**Directions for this task:** Give the entries again exactly, without pictures.

--- Data under study ---

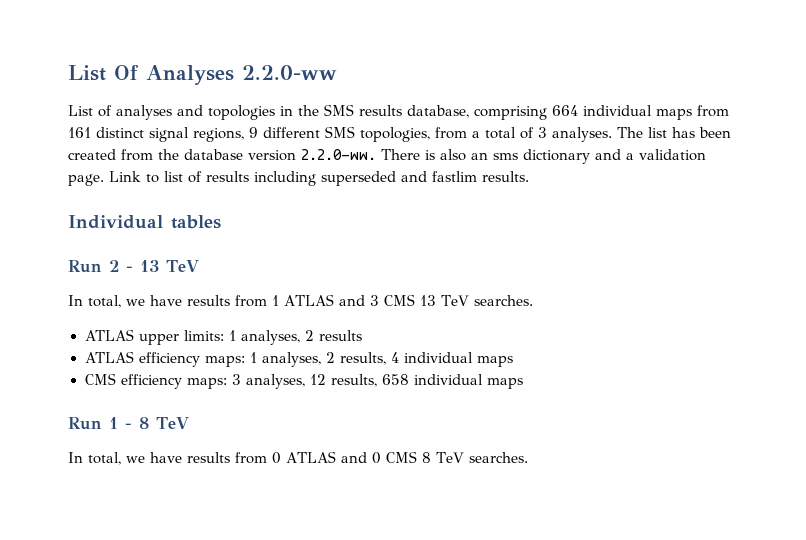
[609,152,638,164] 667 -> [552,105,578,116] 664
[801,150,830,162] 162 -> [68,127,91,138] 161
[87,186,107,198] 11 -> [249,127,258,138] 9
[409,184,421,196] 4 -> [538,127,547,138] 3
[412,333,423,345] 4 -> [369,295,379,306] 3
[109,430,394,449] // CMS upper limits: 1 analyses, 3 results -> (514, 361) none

---

**Response area:**
[609,152,638,164] 667 -> [552,105,578,116] 664
[801,150,830,162] 162 -> [68,127,91,138] 161
[87,186,107,198] 11 -> [249,127,258,138] 9
[409,184,421,196] 4 -> [538,127,547,138] 3
[412,333,423,345] 4 -> [369,295,379,306] 3
[109,430,394,449] // CMS upper limits: 1 analyses, 3 results -> (514, 361) none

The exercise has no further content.